Find the line with "thumb ip: (514, 378)" in the records below. Copy it and every line after it, up to and including the line with "middle tip: (323, 296)".

━━━ Dataset records ━━━

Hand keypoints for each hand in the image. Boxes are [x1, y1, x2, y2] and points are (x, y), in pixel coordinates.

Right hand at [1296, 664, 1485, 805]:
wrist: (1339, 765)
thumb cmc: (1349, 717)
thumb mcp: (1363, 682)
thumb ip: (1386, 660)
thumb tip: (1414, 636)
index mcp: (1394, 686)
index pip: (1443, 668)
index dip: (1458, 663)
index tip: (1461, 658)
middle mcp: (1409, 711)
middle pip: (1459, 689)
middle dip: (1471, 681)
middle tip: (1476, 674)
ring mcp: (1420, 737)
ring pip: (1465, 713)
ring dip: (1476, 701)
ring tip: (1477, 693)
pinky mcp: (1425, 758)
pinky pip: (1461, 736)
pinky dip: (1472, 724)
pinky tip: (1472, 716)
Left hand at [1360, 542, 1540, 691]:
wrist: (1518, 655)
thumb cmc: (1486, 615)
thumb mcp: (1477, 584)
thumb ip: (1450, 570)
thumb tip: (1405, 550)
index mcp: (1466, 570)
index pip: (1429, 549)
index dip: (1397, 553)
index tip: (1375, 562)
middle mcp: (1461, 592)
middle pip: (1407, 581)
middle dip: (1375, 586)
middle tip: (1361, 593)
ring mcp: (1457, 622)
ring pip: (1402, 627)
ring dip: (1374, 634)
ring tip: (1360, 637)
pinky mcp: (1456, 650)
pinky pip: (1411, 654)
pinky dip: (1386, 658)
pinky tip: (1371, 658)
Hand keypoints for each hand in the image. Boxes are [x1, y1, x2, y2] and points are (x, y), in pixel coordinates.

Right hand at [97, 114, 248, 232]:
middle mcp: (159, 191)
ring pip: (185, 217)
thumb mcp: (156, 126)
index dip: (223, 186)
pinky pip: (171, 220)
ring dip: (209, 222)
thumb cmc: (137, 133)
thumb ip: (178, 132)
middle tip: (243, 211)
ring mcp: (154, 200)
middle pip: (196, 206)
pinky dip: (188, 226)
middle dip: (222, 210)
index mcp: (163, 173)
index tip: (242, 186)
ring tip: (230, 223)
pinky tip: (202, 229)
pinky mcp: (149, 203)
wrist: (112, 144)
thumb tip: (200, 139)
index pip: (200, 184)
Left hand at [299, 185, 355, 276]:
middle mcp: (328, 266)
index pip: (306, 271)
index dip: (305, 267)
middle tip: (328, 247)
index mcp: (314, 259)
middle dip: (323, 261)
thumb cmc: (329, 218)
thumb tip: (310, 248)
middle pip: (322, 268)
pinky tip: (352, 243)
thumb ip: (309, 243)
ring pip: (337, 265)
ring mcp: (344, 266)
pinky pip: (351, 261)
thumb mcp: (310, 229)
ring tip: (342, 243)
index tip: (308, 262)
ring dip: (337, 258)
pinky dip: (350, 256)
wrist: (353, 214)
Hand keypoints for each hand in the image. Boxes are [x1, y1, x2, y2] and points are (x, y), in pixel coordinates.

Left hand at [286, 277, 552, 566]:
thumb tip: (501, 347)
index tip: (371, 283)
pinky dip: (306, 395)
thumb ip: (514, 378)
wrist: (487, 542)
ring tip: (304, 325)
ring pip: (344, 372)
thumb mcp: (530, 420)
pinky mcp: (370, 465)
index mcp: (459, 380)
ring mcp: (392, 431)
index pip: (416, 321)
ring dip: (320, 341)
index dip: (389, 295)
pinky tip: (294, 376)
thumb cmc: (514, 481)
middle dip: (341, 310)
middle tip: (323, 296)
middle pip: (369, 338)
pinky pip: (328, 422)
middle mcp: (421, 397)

━━━

Exercise solution:
thumb ip: (514, 378)
wrist: (487, 542)
ring tip: (304, 325)
ring pip: (344, 372)
thumb mcp: (530, 420)
pinky mcp: (370, 465)
index mcp: (459, 380)
ring mcp: (392, 431)
index pip: (416, 321)
ring dip: (320, 341)
index dip: (389, 295)
pinky tip: (294, 376)
thumb cmc: (514, 481)
middle dip: (341, 310)
middle tip: (323, 296)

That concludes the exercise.